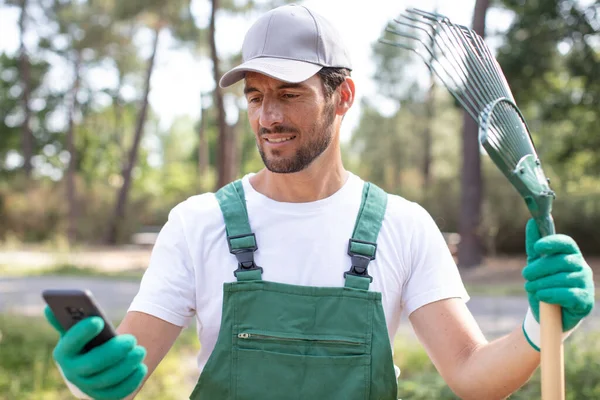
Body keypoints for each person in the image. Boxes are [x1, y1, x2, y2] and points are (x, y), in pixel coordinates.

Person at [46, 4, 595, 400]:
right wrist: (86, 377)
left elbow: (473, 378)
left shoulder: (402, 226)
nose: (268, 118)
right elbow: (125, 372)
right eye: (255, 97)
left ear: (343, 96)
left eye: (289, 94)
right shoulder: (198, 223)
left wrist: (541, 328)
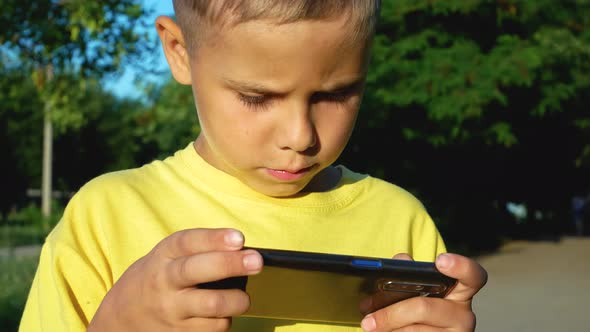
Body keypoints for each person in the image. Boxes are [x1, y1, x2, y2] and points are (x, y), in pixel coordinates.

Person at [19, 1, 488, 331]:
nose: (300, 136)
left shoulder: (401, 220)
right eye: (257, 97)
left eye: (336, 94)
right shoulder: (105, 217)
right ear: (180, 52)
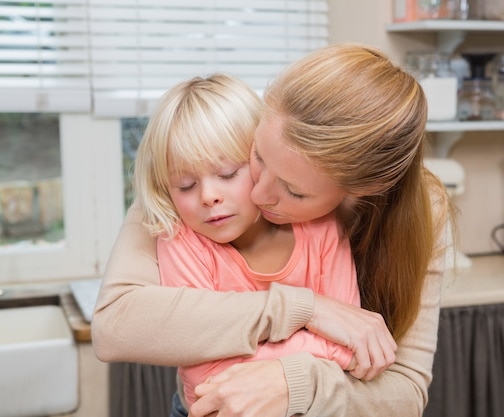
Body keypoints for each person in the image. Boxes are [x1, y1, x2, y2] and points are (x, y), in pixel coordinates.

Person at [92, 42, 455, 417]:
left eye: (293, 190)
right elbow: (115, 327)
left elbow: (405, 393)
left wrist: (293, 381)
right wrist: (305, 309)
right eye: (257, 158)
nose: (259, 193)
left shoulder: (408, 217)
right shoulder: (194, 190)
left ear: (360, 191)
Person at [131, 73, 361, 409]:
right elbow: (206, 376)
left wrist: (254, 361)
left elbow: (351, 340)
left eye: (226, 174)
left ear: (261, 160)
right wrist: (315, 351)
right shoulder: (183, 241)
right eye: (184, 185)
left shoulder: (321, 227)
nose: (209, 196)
******************************
*What is expected*: The response must repeat exactly the lines above from the one with "right shoulder: (105, 217)" through the one with "left elbow: (405, 393)", including both, and must contain no pictures and no other text.

*The answer*:
right shoulder: (105, 217)
right ear: (180, 52)
Body keypoints for each person in the image. Boxes are [x1, y1, x2, y2] and points are (x, y), in pixel coordinates.

Person at [92, 42, 455, 417]:
left eye: (293, 190)
right elbow: (115, 327)
left elbow: (405, 393)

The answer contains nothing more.